[[ DATASET EXCERPTS open ]]

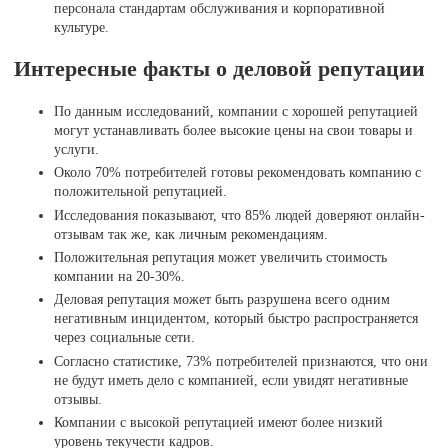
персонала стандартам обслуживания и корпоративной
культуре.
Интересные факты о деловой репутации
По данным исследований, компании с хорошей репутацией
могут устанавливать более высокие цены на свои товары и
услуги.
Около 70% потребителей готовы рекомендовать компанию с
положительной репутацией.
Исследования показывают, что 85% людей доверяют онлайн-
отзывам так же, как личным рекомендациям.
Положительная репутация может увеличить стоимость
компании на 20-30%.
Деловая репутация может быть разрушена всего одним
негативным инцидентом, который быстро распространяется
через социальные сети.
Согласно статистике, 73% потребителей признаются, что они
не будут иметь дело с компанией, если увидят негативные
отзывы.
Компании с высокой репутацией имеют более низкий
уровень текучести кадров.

[[ DATASET EXCERPTS closed ]]
[[ DATASET EXCERPTS open ]]

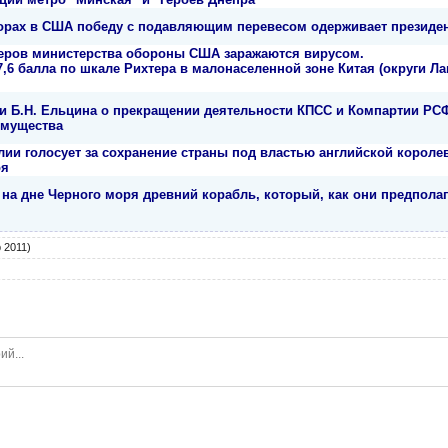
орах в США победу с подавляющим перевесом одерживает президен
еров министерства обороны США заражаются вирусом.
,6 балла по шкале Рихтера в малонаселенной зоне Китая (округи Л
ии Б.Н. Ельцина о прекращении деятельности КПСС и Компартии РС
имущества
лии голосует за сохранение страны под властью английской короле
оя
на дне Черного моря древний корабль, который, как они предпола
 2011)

[[ DATASET EXCERPTS closed ]]

- TASK INSTRUCTIONS: Can you reproduce only the stretch from the line containing "персонала стандартам обслуживания" through the line containing "уровень текучести кадров.", changing "потребителей" to "покупателей" and leaving everything else unchanged?

- YOUR SOLUTION:
персонала стандартам обслуживания и корпоративной
культуре.
Интересные факты о деловой репутации
По данным исследований, компании с хорошей репутацией
могут устанавливать более высокие цены на свои товары и
услуги.
Около 70% покупателей готовы рекомендовать компанию с
положительной репутацией.
Исследования показывают, что 85% людей доверяют онлайн-
отзывам так же, как личным рекомендациям.
Положительная репутация может увеличить стоимость
компании на 20-30%.
Деловая репутация может быть разрушена всего одним
негативным инцидентом, который быстро распространяется
через социальные сети.
Согласно статистике, 73% покупателей признаются, что они
не будут иметь дело с компанией, если увидят негативные
отзывы.
Компании с высокой репутацией имеют более низкий
уровень текучести кадров.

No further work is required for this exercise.